Un viaje por carretera entre Lima y Cusco combina tramos urbanos, vías de alta velocidad, ascensos y descensos prolongados. En ese contexto, un auto híbrido permite alternar el uso del motor eléctrico y el de combustión para reducir el consumo de combustible, siempre que el conductor aproveche sus sistemas de recuperación de energía.
Hyundai propone varios hábitos de manejo para obtener un mejor rendimiento durante recorridos de larga distancia. La clave está en anticipar las maniobras, evitar aceleraciones abruptas y usar los modos de conducción de acuerdo con el terreno, sin descuidar las condiciones de la ruta ni las normas de seguridad.
Por qué es mejor iniciar el recorrido en modo eléctrico
Un vehículo híbrido no requiere un manejo distinto al de un auto convencional ni necesita conectarse a una toma de corriente para recargar su batería. El sistema aprovecha parte de la energía generada durante las frenadas y las desaceleraciones para transformarla en electricidad. De ese modo, la batería recibe carga mientras el vehículo está en movimiento.

Si hay energía disponible al encender el auto, el primer tramo puede realizarse con el motor eléctrico. Esta alternativa es útil al salir de Lima, en zonas de tránsito intenso o calles con detenciones frecuentes.
Los primeros kilómetros pueden completarse sin consumo de gasolina ni emisiones directas, según la carga de la batería y las condiciones de uso.
Cómo debe usarse el acelerador en un auto híbrido
El motor eléctrico entrega su fuerza de forma inmediata, así que una presión brusca sobre el acelerador puede llevar al sistema a requerir más potencia de la necesaria. Para mantener una conducción eficiente, conviene aumentar la velocidad de manera progresiva y sostener un ritmo regular cuando el tránsito y la carretera lo permitan.

→ **DATOS**
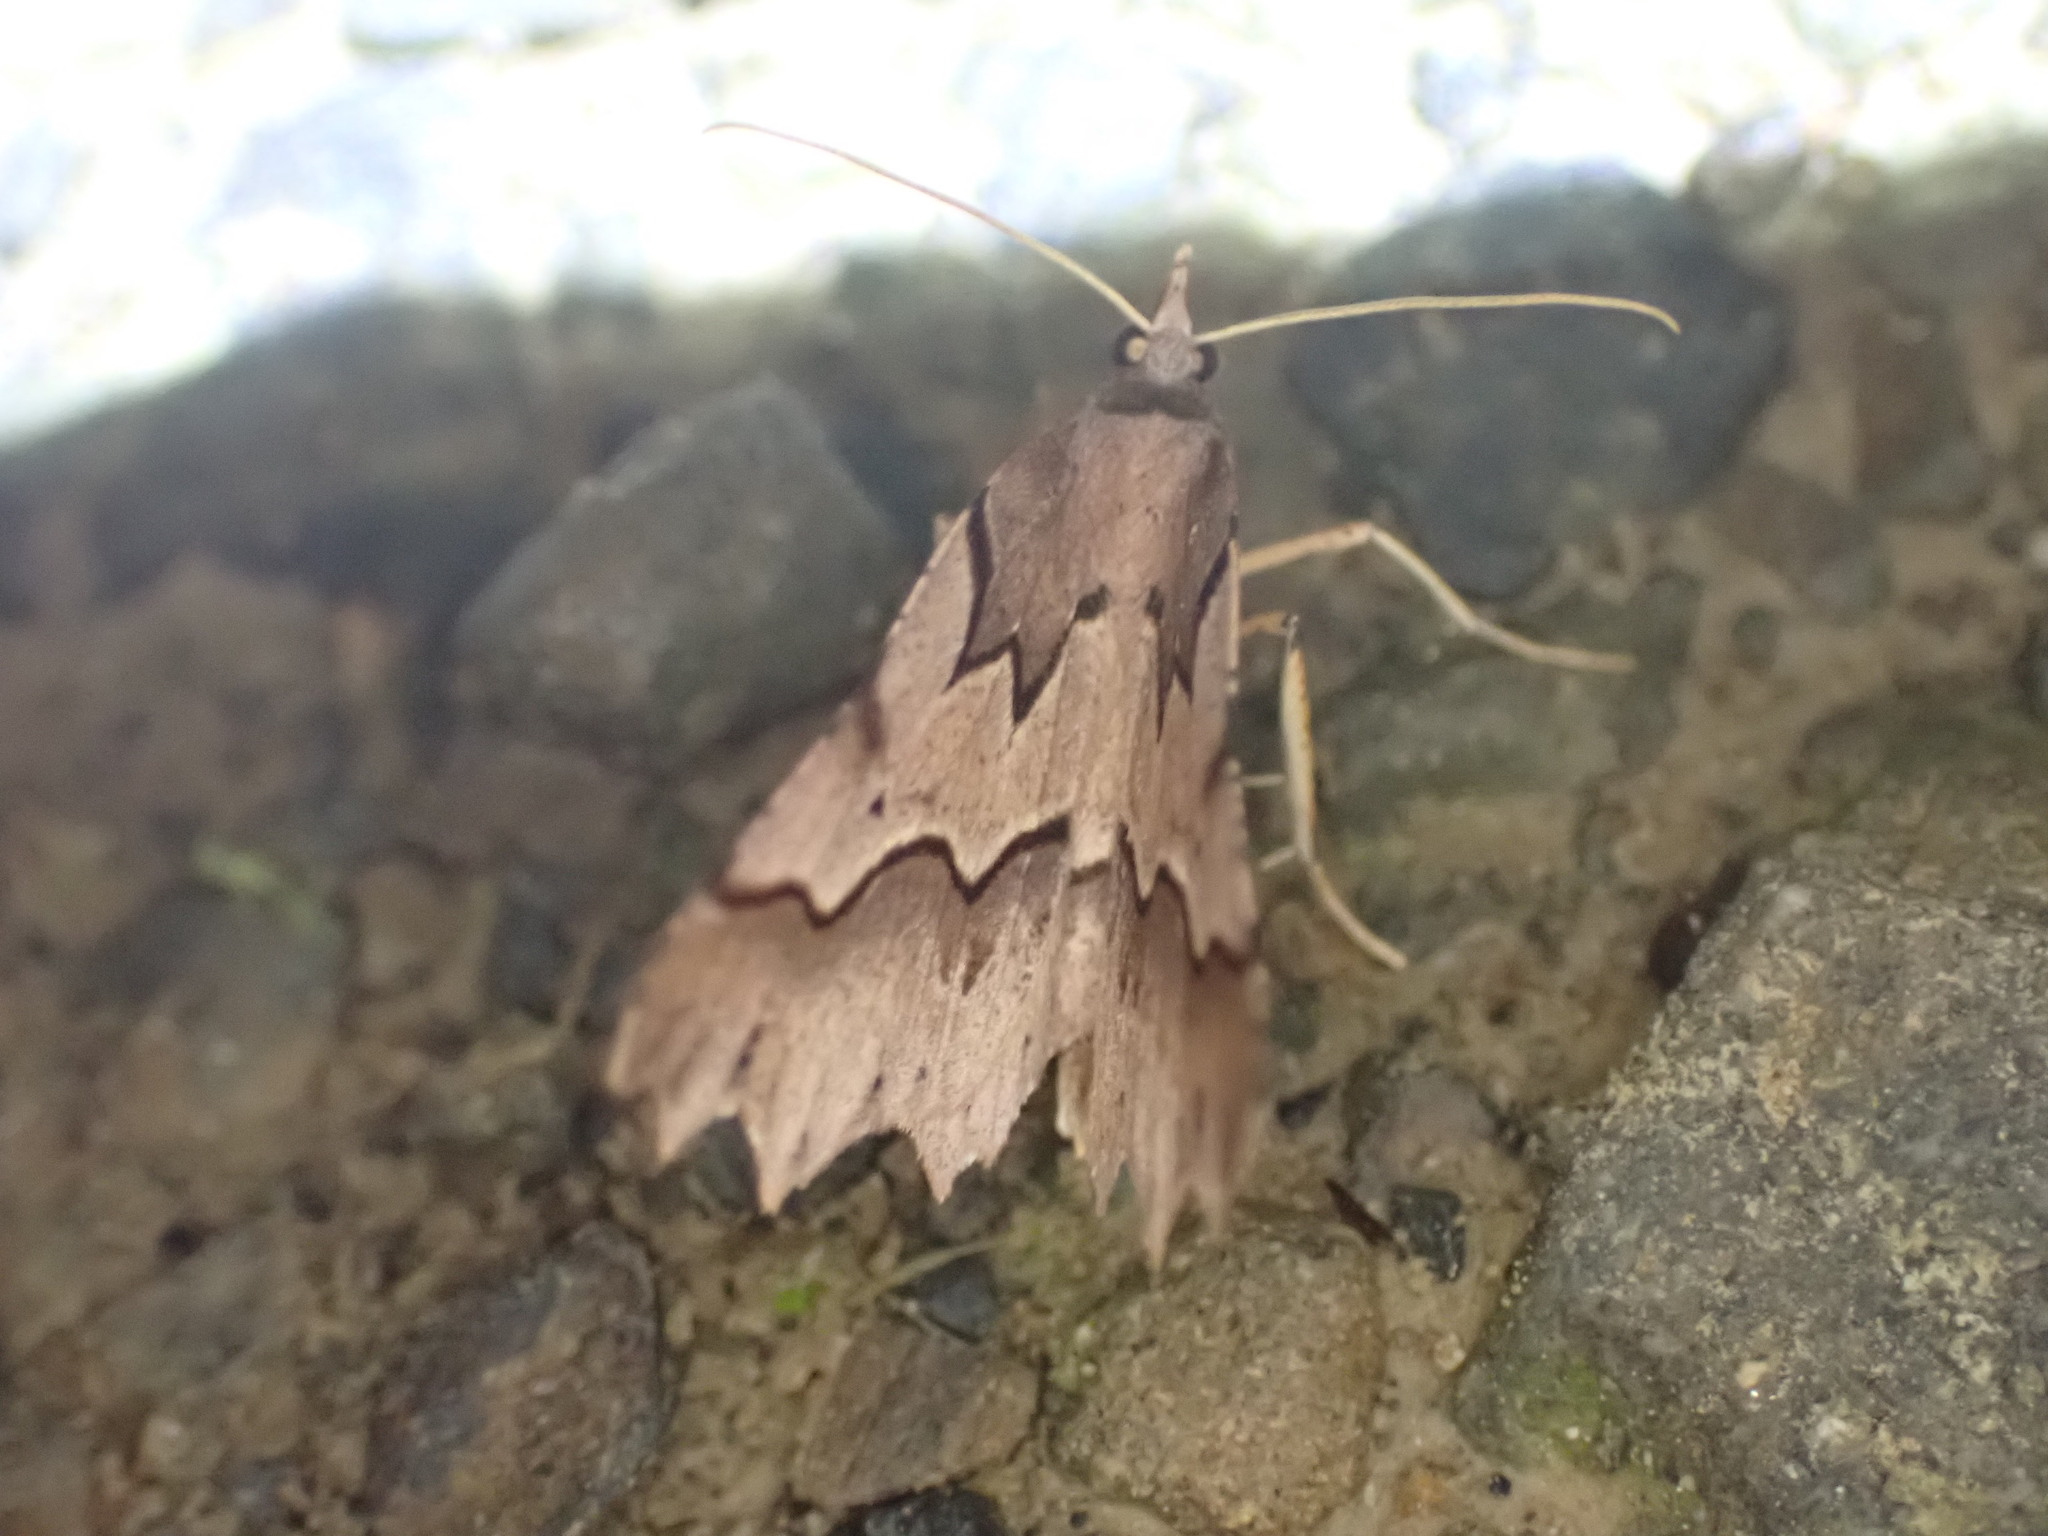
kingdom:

→ **CONSIGNA 1**
Traduce al inglés esta oración del texto sobre el auto híbrido: "El sistema aprovecha parte de la energía generada durante las frenadas y las desaceleraciones para transformarla en electricidad."
→ **CONSIGNA 2**
Resume en una lista breve el párrafo del texto sobre el auto híbrido que comienza con "Un vehículo híbrido no requiere". Conserva sus datos principales.

→ **RESPUESTA 1**
The system uses part of the energy generated during braking and deceleration and converts it into electricity.

→ **RESPUESTA 2**
- Se maneja igual que un auto convencional.
- No necesita conectarse a una toma de corriente para recargar la batería.
- Convierte en electricidad parte de la energía generada al frenar y desacelerar.
- La batería se carga mientras el vehículo está en movimiento.